_PAGE EXCERPT_:

※ ※ ※

Part 1: How I Became a DVD Geek

The Panasonic A110 “Battle not with monsters,
lest ye become a monster.
And if you gaze into the abyss,
the abyss gazes also into you.”

— Friedrich Wilhelm Nietzsche

NOTE: The following essay was written in 2000 and much has changed since then. DVD sales and marketing are drastically different and many of the online retailers mentioned here have since gone out of business. The Star Wars saga is now available on DVD. And I now own a widescreen TV with a surround sound system, and a hell of a lot more than 200 DVDs. But much of my observations on the strange geek obsessions of DVD collectors remains just as valid, even as this subculture transforms itself into high-resolution video format geeks.

Before I begin, let me state for the record that I am a DVD geek. Ever since the day I joined the ranks of DVD owners in 1998, I haven't been able to get enough of them shiny little fancy movie disks. I have amassed a library of nearly 200 DVDs, and I'm always aching to get some more. The DVD fever is in my blood, an unquenchable passion of technologically-enabled joyfulness that rages through my heart and soul.

That said, now I can announce the thesis I presently wish to expound upon. I believe that DVD geeks are among the most fucked-up people living on the planet Earth. Please note that I do include myself in their addle-brained number. We are not at all a mentally well people. Still, I will confidently say there are many, many DVD fruitcakes who are far more psychotic than I am, taking their devotion to this hobby to baffling extremes that I cannot begin to fathom. For the purposes of this discussion, I shall refer to these extra-crazy individuals as DVD freaks, as opposed to mere DVD geeks like me.

The strange subculture of hardcore DVD geeks and freaks has its roots in the videophile movement of laserdiscs and home theater systems, which predates the advent of DVD by a good number of years. Like most of the general public, I never had a laserdisc player. A couple of my friends had them, and I thought laserdiscs were really cool with their super-sharp video quality, but they were just too expensive and impractical. The discs cost in the range of $50 to $100 a pop, which was outlandish. Plus, at that point in my life, there wasn't too much attraction in the idea of owning movies. Other than a handful of obvious classics like the Star Wars trilogy and Monty Python movies, I didn't think there were too many films that would be worth buying just so I could watch them over and over.

Monty Python on VHS So I joined the millions of American consumers satisfied by the mediocrity of VHS videotapes. I had little or no awareness of the pan-and-scan frame butchering endemic to the format. It was perfectly adequate to collect movies taped movies off HBO or illegally dubbed from rentals, and much better than buying them. And there were video rental stores on every corner. At that time, it seemed to me the cheap and easy world of VHS had everything any sensible movie lover could possibly ask for.

I remember one time back then I looked at some magazine about laserdiscs at a newsstand, probably Widescreen Review. Flipping through the reviews section, I noticed that these were the strangest movie reviews I'd ever seen. Each review spent a sentence or two on the plot of the movie and who was in it before launching into an impenetrable torrent of soulless technobabble: "a stunning transfer created from a pristine 35mm interpositive... flesh tones are rendered naturally and convincingly... reds are deeply saturated, with just a hint of chroma noise... minimal ringing and banding are apparent in darker scenes... the vivid three-dimensional soundstage will give your subwoofer a real workout." And on and on, blah, blah, blah.

※ ※ ※

_YOUR ASSIGNMENT_:
Write the next part of the essay about becoming a DVD geek, starting after its last sentence.

Records from a data collection:
※ ※ ※

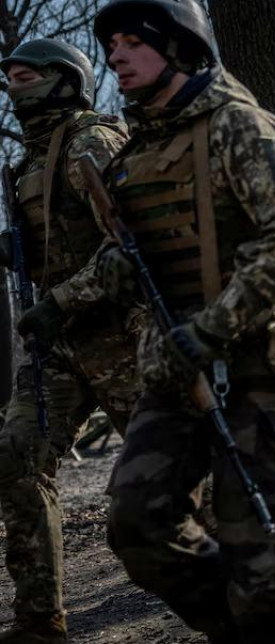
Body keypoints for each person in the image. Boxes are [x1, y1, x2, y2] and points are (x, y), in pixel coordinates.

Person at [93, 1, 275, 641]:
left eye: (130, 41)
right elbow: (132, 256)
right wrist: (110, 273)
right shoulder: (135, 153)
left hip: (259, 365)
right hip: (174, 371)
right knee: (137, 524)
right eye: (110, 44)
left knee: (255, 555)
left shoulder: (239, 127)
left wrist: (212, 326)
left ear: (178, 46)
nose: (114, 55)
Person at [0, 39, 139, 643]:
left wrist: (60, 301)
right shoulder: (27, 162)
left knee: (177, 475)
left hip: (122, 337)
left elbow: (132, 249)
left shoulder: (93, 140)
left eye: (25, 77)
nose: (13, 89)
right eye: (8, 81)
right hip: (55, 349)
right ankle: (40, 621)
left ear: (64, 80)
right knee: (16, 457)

※ ※ ※

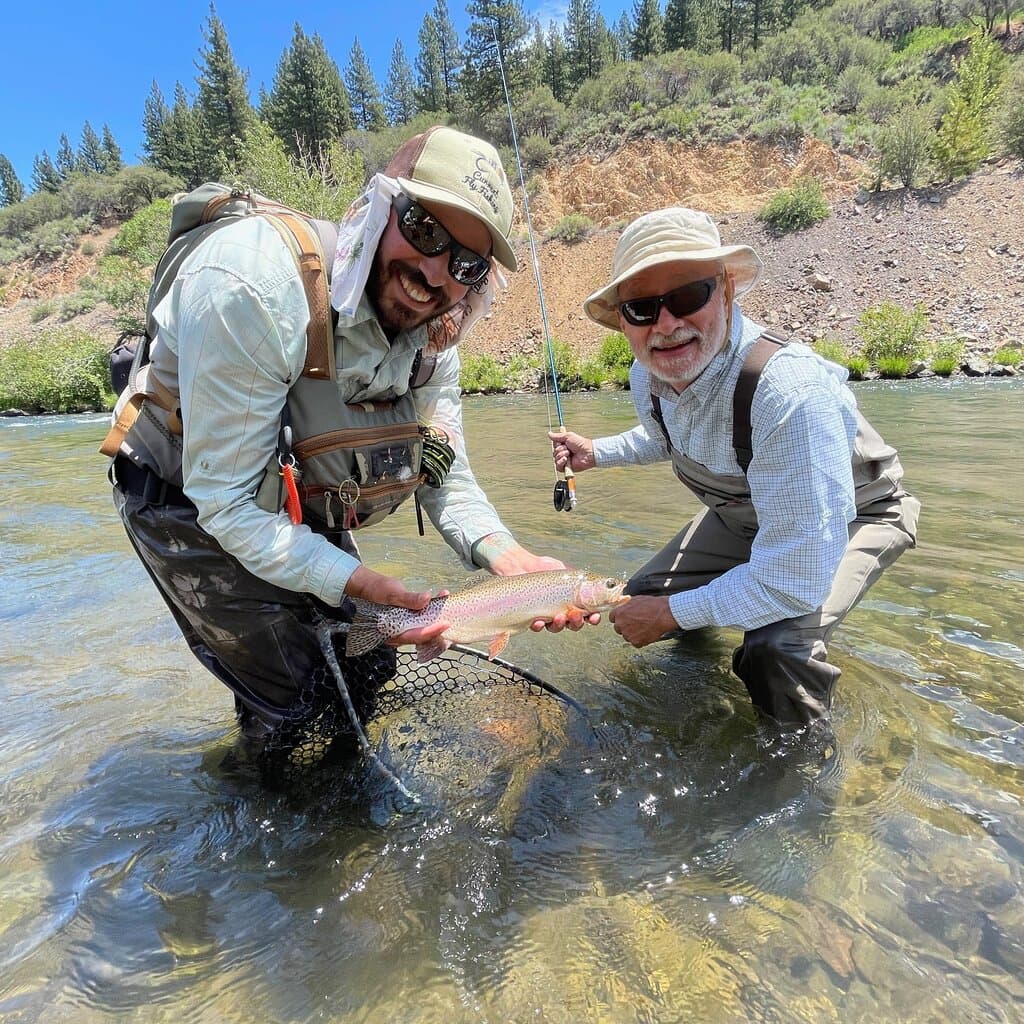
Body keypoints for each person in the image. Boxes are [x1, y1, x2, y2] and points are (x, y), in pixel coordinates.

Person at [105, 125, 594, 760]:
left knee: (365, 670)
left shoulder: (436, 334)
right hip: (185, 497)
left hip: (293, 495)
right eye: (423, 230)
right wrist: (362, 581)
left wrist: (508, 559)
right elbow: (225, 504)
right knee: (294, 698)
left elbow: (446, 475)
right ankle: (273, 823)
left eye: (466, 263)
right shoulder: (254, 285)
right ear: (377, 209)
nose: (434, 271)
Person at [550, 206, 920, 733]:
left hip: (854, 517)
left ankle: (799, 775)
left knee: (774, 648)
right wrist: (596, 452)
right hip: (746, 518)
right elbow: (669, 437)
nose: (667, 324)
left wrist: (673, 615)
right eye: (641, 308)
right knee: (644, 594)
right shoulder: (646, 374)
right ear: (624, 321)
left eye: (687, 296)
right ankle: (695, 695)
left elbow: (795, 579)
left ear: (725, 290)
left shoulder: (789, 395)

※ ※ ※

_EXERCISE ANSWER_:
What the hell did all this mean? Review after review was packed with these arcane technical criteria for judging the merits of a laserdisc with the smug verbal flourishes of a wine-taster, and it sounded almost entirely meaningless. Never in all my life, up to and including the present time, have I been concerned with whether the flesh tones looked convincing when I was watching a movie. But evidently, that kind of junk was pretty important to these laserdisc guys. None of their pretentious gibberish told me anything about whether the movie was good or bad. I realized these weren't reviews of movies. They were reviews of gadgets.

Laserdiscs were apparently regarded as high-tech equipment first and movies second. The reviews in this magazine had more in common with a ranking of different carburetors in Motor Trend than with Siskel & Ebert. I was mystified. Did laserdisc reviewers assume that their readers could make up their own minds about the artistic value of a given movie, or were technical stats and specs really all these people cared about? Surely no one would go buy a laserdisc of a movie they hated, just because its spiffy audio-visual quality was perfect for showing off their precious home theater system. That would just be silly.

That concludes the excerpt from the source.